### TEXTO DO DOCUMENTO
■ ■ ■ ■ ■

Quando olhamos algo na perspectiva correta
Filipenses 3.17-4.1
Muitas pessoas olham para si e não veem mais ninguém. O hedonismo — essa mania de fazer da própria vida um mero objeto e do prazer um alvo a ser alcançado sem qualquer barreira — faz com que as pessoas nem sequer sonhem que, um dia, houve um Criador e disse que somos todos sua imagem e semelhança (Gênesis 1.27). Para estas pessoas o texto bíblico evidentemente não passa de uma estória que reproduz um patriarcado dominador no passado e nos dias de hoje. “Morte ao patriarcado”.
Em uma linguagem patriarcal — forma de linguagem conhecida e difundida na época — o apóstolo Paulo faz observações a respeito da vida da Igreja. A despeito da sua imperfeição, e na falta justificada de melhor exemplo, o apóstolo convida para imitar por via indireta a Cristo (interessante ler Lucas 13.31-35, leitura para este domingo) e agir de forma unida como povo de Cristo.

■ ■ ■ ■ ■

[Dados de texto extraídos das páginas]
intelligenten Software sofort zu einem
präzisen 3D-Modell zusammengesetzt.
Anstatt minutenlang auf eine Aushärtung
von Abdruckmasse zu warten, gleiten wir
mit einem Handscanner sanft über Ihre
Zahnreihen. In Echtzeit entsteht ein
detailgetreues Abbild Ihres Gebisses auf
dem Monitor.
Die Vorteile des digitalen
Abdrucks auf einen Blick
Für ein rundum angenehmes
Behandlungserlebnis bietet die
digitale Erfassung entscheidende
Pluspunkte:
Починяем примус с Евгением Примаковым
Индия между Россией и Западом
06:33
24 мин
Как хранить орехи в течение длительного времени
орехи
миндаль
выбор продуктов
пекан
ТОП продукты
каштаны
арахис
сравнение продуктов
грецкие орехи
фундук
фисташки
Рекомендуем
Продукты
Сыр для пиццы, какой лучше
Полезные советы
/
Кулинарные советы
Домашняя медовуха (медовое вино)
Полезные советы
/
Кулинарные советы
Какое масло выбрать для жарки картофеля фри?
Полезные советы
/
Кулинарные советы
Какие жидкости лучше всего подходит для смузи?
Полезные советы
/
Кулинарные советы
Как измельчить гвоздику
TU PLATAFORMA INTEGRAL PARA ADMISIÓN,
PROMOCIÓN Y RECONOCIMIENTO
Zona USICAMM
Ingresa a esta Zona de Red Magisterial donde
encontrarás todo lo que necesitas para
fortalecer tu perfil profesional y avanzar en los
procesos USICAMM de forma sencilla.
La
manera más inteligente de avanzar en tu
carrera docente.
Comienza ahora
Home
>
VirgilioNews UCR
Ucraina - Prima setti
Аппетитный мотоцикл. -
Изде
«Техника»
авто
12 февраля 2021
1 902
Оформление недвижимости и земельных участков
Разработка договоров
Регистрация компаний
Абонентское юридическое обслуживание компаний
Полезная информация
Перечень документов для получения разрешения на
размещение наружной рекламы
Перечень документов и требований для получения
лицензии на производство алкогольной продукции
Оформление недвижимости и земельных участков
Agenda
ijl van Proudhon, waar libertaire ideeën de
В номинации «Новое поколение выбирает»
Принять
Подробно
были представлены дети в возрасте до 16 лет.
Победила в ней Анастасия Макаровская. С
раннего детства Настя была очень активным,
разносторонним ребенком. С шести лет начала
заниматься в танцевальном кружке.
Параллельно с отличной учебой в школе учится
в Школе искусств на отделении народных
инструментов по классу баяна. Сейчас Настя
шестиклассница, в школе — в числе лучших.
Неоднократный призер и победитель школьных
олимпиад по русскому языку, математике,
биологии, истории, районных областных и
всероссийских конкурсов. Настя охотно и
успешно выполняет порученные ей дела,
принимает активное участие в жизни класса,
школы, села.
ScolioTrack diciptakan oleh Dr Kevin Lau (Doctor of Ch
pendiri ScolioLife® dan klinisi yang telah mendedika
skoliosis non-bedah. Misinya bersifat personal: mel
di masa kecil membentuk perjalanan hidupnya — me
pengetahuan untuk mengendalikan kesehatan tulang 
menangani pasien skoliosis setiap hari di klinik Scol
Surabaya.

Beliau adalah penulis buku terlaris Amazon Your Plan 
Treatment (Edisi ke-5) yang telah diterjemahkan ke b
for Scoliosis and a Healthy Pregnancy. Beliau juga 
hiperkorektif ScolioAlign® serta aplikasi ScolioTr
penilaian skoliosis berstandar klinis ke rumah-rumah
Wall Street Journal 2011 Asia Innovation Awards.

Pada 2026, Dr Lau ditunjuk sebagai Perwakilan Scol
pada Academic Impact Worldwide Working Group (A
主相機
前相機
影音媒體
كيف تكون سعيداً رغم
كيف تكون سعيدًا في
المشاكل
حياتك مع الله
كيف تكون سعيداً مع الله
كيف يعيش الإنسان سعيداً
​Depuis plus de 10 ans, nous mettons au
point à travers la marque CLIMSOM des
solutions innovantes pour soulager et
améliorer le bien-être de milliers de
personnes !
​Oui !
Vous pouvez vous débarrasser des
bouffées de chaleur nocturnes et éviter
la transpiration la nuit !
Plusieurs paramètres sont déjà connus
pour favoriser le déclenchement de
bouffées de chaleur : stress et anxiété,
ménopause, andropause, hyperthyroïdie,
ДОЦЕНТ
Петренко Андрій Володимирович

■ ■ ■ ■ ■

### QUESTÕES PARA RESOLVER
1: Que leitura a reflexão sobre Filipenses 3.17-4.1 indica para este domingo?
2: Reescreva o trecho da reflexão sobre Filipenses 3.17-4.1 que começa em "Em uma linguagem" e segue até "povo de Cristo.", trocando "Igreja" por "comunidade".
As entradas constituem um material à parte, independente da reflexão sobre Filipenses 3.17-4.1.

### RESPOSTAS EM ORDEM
1: Lucas 13.31-35.

2:
Em uma linguagem patriarcal — forma de linguagem conhecida e difundida na época — o apóstolo Paulo faz observações a respeito da vida da comunidade. A despeito da sua imperfeição, e na falta justificada de melhor exemplo, o apóstolo convida para imitar por via indireta a Cristo (interessante ler Lucas 13.31-35, leitura para este domingo) e agir de forma unida como povo de Cristo.